= 課題一覧 =
- a) スイスの戦闘機選定の文章から、「スイスがF-35A戦闘機の調達を表明「最も性能が高く圧倒的に安い」」で始まり「スイス軍の次期戦闘機選定は以下のような評価となっています。」まで続く部分を、一字一句変えずに書き写してください。
- b) スイスの戦闘機選定の文章で、最終的に残っていた候補として挙げられている機種の名前をすべて書き出してください。
- c) スイスの戦闘機選定の文章を、最後の文の後から書き進めてください。

= 提示された文章 =

スイスがF-35A戦闘機の調達を表明「最も性能が高く圧倒的に安い」
6月30日、スイス空軍の次期戦闘機がF-35Aに決まりました。なんとスイスがステルス戦闘機を買うのです。
Air2030: Bundesrat beschliesst Beschaffung von 36 Kampfflugzeugen des Typs F-35A: Schweizer Armee (航空2030計画:連邦参事会が36機のF-35A戦闘機を調達することを決定:スイス軍)
スイス向けF-35A戦闘機36機の調達コストは50億6800万スイスフラン(約6080億円)、総経費の30年運用ライフサイクルコストは約155億スイスフラン(約1兆8500億円)が提案されていました。これは2番目に安い候補機種より20億スイスフラン(約2400億円)も安かったとあります。
スイス軍の次期戦闘機選定は以下のような評価となっています。
Kampfflugzeuge: F-35A mit höchstem Gesamtnutzen und mit Abstand am günstigsten (戦闘機:F-35Aは総合的な実用性が最も高く圧倒的に安価)
最終的に残っていた候補は以下の4機種でしたが、性能でも値段でもF-35Aが最も優秀という評価となっています。
- ラファール 仏ダッソー社
- ユーロファイター/タイフーン 欧州エアバス社
- F/A-18Eスーパーホーネット 米ボーイング社
- F-35AライトニングⅡ 米ロッキード・マーティン社
スイスは2014年にスウェーデンSAAB社製グリペン戦闘機を購入する方針を国民投票に掛けて否決され、2020年に機種未定のまま戦闘機購入の是非を僅差で可決しましたが、SAABはグリペンの応募を取り下げてしまい買えなくなってました。

= データ一覧 =
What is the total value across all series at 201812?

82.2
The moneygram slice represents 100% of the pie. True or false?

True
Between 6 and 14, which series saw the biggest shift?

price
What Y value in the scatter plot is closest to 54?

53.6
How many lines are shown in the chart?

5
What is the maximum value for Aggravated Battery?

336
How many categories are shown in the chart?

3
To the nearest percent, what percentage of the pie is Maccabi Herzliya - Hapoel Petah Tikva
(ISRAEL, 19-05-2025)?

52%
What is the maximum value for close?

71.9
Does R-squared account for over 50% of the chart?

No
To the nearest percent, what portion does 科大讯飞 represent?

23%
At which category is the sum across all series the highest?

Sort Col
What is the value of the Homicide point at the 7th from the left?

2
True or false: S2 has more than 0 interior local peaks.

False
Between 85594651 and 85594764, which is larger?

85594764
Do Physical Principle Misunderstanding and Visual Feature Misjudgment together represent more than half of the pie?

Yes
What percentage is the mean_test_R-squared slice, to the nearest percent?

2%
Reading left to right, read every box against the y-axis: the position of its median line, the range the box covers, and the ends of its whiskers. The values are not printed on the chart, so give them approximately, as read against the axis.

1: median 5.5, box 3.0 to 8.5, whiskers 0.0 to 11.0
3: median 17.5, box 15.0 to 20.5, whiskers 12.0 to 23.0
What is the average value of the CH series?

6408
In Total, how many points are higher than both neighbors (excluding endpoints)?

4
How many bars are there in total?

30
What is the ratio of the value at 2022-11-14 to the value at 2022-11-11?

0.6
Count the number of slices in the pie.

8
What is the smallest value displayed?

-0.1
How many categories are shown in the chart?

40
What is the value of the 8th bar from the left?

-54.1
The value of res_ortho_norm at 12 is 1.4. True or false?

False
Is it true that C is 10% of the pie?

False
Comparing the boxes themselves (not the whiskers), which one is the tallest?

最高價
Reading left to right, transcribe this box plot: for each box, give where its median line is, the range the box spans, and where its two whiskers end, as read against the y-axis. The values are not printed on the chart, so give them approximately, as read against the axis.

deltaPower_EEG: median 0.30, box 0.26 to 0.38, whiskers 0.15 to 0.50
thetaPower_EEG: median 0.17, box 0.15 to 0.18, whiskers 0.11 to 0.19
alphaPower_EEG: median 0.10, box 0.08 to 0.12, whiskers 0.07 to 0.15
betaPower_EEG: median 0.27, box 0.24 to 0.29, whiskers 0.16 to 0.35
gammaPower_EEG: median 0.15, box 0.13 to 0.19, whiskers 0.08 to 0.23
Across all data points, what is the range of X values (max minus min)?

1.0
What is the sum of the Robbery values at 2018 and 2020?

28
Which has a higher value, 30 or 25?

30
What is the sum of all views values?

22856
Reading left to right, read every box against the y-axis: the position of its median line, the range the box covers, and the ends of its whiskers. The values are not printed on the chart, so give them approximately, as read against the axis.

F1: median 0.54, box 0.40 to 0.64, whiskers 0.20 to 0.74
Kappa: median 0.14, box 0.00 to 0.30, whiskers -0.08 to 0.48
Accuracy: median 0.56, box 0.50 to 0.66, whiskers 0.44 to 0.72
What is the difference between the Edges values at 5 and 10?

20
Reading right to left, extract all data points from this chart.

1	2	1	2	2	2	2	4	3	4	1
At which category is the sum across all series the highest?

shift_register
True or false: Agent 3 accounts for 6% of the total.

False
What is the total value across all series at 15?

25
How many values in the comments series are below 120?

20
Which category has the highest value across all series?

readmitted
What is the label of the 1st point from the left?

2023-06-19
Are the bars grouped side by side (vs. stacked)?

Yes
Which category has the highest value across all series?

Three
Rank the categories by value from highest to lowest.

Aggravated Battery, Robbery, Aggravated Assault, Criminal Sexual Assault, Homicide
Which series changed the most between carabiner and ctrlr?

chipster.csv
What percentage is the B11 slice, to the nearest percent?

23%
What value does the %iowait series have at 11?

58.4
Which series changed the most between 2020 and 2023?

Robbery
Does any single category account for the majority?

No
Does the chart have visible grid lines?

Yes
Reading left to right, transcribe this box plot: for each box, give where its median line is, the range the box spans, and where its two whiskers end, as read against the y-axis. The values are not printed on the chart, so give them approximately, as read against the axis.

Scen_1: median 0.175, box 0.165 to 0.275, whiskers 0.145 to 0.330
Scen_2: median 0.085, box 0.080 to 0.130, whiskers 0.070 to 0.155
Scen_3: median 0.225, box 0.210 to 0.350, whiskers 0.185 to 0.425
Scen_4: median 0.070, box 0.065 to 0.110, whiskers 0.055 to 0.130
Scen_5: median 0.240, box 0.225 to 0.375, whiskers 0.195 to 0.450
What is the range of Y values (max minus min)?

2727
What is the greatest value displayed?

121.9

= 課題の解答 =
- a)
スイスがF-35A戦闘機の調達を表明「最も性能が高く圧倒的に安い」
6月30日、スイス空軍の次期戦闘機がF-35Aに決まりました。なんとスイスがステルス戦闘機を買うのです。
Air2030: Bundesrat beschliesst Beschaffung von 36 Kampfflugzeugen des Typs F-35A: Schweizer Armee (航空2030計画:連邦参事会が36機のF-35A戦闘機を調達することを決定:スイス軍)
スイス向けF-35A戦闘機36機の調達コストは50億6800万スイスフラン(約6080億円)、総経費の30年運用ライフサイクルコストは約155億スイスフラン(約1兆8500億円)が提案されていました。これは2番目に安い候補機種より20億スイスフラン(約2400億円)も安かったとあります。
スイス軍の次期戦闘機選定は以下のような評価となっています。

- b) ラファール、ユーロファイター/タイフーン、F/A-18Eスーパーホーネット、F-35AライトニングⅡ

- c)
【関連】スイス国民投票で戦闘機の購入を賛成50.15%の僅差で可決(2020年9月28日)
スイスは国民投票で小型で安いグリペン戦闘機の購入を拒否して僅か数年後に、購入できる中では最強のステルス戦闘機F-35Aを買うという予想外の展開となりました。戦闘機購入そのものを全面的に止めさせたかった反対運動は皮肉なことに、真逆の結果を招いてしまったのです。この結果に納得できない反対派は再度、国民投票に掛けることを計画中です。
なお計画「Air2030」は次期戦闘機と同時に次期地対空ミサイル「Bodluv GR」の選定も行われており、こちらもアメリカ製のパトリオット(5セット分)が選ばれています。パトリオットはレイセオン社製で、スイス向けの迎撃ミサイルはMIM-104E「PAC-2 GEM-T」です。敗れた対抗馬は欧州MBDA社製SAMP/T(使用ミサイルはアスター30)でした。
※訂正:スイス向けパトリオットはシステムの仕様がPAC-3/Config.3形態ですが、使用ミサイルはPAC-3(MIM-104F)ではなく、PAC-2 GEM-T(MIM-104E)が70発でした。本文修正済み。
※追記:スイスは結局、パトリオット防空システム用にPAC-3MSE迎撃ミサイルの追加購入を決定。2023年度予算に記載されました。